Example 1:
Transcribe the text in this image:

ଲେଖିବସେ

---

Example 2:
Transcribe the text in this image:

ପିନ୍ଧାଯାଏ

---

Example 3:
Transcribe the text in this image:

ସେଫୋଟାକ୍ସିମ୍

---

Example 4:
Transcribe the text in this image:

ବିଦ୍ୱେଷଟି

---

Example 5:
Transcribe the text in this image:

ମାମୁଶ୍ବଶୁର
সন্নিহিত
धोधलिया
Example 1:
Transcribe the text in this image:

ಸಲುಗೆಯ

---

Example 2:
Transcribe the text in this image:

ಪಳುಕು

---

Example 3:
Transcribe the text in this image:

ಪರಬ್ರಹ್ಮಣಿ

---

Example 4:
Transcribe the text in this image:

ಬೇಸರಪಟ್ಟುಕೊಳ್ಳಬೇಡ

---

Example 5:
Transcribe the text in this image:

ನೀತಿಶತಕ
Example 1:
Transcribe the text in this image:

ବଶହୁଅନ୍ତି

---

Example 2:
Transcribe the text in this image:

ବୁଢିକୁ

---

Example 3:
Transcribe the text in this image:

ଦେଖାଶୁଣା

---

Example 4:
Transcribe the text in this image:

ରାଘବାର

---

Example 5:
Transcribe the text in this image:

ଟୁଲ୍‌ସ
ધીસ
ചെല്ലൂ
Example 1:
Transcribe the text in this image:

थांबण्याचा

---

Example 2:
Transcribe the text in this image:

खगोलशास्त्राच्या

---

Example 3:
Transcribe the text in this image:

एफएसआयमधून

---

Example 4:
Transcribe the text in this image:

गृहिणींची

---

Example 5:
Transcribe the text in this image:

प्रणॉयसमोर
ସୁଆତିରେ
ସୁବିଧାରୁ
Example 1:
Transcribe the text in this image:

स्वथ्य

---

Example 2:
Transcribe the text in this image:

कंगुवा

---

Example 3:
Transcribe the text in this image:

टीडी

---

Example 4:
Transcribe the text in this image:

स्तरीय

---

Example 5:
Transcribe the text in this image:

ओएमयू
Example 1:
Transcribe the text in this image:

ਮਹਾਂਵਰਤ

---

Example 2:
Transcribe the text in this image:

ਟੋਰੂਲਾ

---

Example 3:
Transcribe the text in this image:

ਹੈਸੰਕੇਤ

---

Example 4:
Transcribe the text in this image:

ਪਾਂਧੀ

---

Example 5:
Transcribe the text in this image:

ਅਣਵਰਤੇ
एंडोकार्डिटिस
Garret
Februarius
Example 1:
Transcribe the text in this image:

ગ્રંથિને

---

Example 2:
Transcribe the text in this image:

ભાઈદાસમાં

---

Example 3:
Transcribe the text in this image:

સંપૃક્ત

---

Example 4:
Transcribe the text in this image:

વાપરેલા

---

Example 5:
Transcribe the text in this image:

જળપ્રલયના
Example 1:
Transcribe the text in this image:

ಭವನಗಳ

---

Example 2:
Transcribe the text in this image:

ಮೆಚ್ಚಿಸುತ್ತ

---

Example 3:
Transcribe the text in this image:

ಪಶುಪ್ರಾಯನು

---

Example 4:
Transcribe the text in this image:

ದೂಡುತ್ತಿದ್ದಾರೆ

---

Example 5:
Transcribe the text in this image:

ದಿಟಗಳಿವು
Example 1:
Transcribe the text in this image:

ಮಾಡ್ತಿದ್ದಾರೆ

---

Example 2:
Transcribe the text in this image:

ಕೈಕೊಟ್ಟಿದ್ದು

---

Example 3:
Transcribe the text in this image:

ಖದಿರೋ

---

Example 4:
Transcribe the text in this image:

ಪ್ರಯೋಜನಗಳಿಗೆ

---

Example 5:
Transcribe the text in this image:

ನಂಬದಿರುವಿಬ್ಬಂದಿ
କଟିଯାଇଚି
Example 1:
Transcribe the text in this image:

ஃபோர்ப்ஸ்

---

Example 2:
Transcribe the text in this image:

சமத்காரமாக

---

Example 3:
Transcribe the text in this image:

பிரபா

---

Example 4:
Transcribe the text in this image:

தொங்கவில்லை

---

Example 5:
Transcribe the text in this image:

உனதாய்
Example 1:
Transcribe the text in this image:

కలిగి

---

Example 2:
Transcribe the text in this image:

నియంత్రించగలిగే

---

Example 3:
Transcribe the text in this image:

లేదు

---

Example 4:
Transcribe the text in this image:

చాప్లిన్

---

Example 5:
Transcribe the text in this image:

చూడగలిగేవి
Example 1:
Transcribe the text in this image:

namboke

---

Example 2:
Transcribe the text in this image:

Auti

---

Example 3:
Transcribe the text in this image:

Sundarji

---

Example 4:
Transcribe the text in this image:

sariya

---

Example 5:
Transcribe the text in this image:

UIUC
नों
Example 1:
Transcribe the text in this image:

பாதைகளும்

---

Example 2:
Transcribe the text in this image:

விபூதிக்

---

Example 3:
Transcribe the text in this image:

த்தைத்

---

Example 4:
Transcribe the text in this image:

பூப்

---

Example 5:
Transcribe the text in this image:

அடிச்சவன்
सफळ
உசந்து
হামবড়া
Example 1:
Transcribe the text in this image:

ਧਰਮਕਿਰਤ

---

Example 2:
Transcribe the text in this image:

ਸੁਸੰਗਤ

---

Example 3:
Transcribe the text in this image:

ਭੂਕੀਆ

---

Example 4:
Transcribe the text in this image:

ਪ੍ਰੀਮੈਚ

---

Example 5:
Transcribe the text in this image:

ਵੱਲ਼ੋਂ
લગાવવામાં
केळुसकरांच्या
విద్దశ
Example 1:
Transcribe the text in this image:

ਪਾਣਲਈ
*****
## DIRECTIONS
A verbatim copy of the records above should be returned.

## TASK ANSWER
Example 1:
Transcribe the text in this image:

ଲେଖିବସେ

---

Example 2:
Transcribe the text in this image:

ପିନ୍ଧାଯାଏ

---

Example 3:
Transcribe the text in this image:

ସେଫୋଟାକ୍ସିମ୍

---

Example 4:
Transcribe the text in this image:

ବିଦ୍ୱେଷଟି

---

Example 5:
Transcribe the text in this image:

ମାମୁଶ୍ବଶୁର
সন্নিহিত
धोधलिया
Example 1:
Transcribe the text in this image:

ಸಲುಗೆಯ

---

Example 2:
Transcribe the text in this image:

ಪಳುಕು

---

Example 3:
Transcribe the text in this image:

ಪರಬ್ರಹ್ಮಣಿ

---

Example 4:
Transcribe the text in this image:

ಬೇಸರಪಟ್ಟುಕೊಳ್ಳಬೇಡ

---

Example 5:
Transcribe the text in this image:

ನೀತಿಶತಕ
Example 1:
Transcribe the text in this image:

ବଶହୁଅନ୍ତି

---

Example 2:
Transcribe the text in this image:

ବୁଢିକୁ

---

Example 3:
Transcribe the text in this image:

ଦେଖାଶୁଣା

---

Example 4:
Transcribe the text in this image:

ରାଘବାର

---

Example 5:
Transcribe the text in this image:

ଟୁଲ୍‌ସ
ધીસ
ചെല്ലൂ
Example 1:
Transcribe the text in this image:

थांबण्याचा

---

Example 2:
Transcribe the text in this image:

खगोलशास्त्राच्या

---

Example 3:
Transcribe the text in this image:

एफएसआयमधून

---

Example 4:
Transcribe the text in this image:

गृहिणींची

---

Example 5:
Transcribe the text in this image:

प्रणॉयसमोर
ସୁଆତିରେ
ସୁବିଧାରୁ
Example 1:
Transcribe the text in this image:

स्वथ्य

---

Example 2:
Transcribe the text in this image:

कंगुवा

---

Example 3:
Transcribe the text in this image:

टीडी

---

Example 4:
Transcribe the text in this image:

स्तरीय

---

Example 5:
Transcribe the text in this image:

ओएमयू
Example 1:
Transcribe the text in this image:

ਮਹਾਂਵਰਤ

---

Example 2:
Transcribe the text in this image:

ਟੋਰੂਲਾ

---

Example 3:
Transcribe the text in this image:

ਹੈਸੰਕੇਤ

---

Example 4:
Transcribe the text in this image:

ਪਾਂਧੀ

---

Example 5:
Transcribe the text in this image:

ਅਣਵਰਤੇ
एंडोकार्डिटिस
Garret
Februarius
Example 1:
Transcribe the text in this image:

ગ્રંથિને

---

Example 2:
Transcribe the text in this image:

ભાઈદાસમાં

---

Example 3:
Transcribe the text in this image:

સંપૃક્ત

---

Example 4:
Transcribe the text in this image:

વાપરેલા

---

Example 5:
Transcribe the text in this image:

જળપ્રલયના
Example 1:
Transcribe the text in this image:

ಭವನಗಳ

---

Example 2:
Transcribe the text in this image:

ಮೆಚ್ಚಿಸುತ್ತ

---

Example 3:
Transcribe the text in this image:

ಪಶುಪ್ರಾಯನು

---

Example 4:
Transcribe the text in this image:

ದೂಡುತ್ತಿದ್ದಾರೆ

---

Example 5:
Transcribe the text in this image:

ದಿಟಗಳಿವು
Example 1:
Transcribe the text in this image:

ಮಾಡ್ತಿದ್ದಾರೆ

---

Example 2:
Transcribe the text in this image:

ಕೈಕೊಟ್ಟಿದ್ದು

---

Example 3:
Transcribe the text in this image:

ಖದಿರೋ

---

Example 4:
Transcribe the text in this image:

ಪ್ರಯೋಜನಗಳಿಗೆ

---

Example 5:
Transcribe the text in this image:

ನಂಬದಿರುವಿಬ್ಬಂದಿ
କଟିଯାଇଚି
Example 1:
Transcribe the text in this image:

ஃபோர்ப்ஸ்

---

Example 2:
Transcribe the text in this image:

சமத்காரமாக

---

Example 3:
Transcribe the text in this image:

பிரபா

---

Example 4:
Transcribe the text in this image:

தொங்கவில்லை

---

Example 5:
Transcribe the text in this image:

உனதாய்
Example 1:
Transcribe the text in this image:

కలిగి

---

Example 2:
Transcribe the text in this image:

నియంత్రించగలిగే

---

Example 3:
Transcribe the text in this image:

లేదు

---

Example 4:
Transcribe the text in this image:

చాప్లిన్

---

Example 5:
Transcribe the text in this image:

చూడగలిగేవి
Example 1:
Transcribe the text in this image:

namboke

---

Example 2:
Transcribe the text in this image:

Auti

---

Example 3:
Transcribe the text in this image:

Sundarji

---

Example 4:
Transcribe the text in this image:

sariya

---

Example 5:
Transcribe the text in this image:

UIUC
नों
Example 1:
Transcribe the text in this image:

பாதைகளும்

---

Example 2:
Transcribe the text in this image:

விபூதிக்

---

Example 3:
Transcribe the text in this image:

த்தைத்

---

Example 4:
Transcribe the text in this image:

பூப்

---

Example 5:
Transcribe the text in this image:

அடிச்சவன்
सफळ
உசந்து
হামবড়া
Example 1:
Transcribe the text in this image:

ਧਰਮਕਿਰਤ

---

Example 2:
Transcribe the text in this image:

ਸੁਸੰਗਤ

---

Example 3:
Transcribe the text in this image:

ਭੂਕੀਆ

---

Example 4:
Transcribe the text in this image:

ਪ੍ਰੀਮੈਚ

---

Example 5:
Transcribe the text in this image:

ਵੱਲ਼ੋਂ
લગાવવામાં
केळुसकरांच्या
విద్దశ
Example 1:
Transcribe the text in this image:

ਪਾਣਲਈ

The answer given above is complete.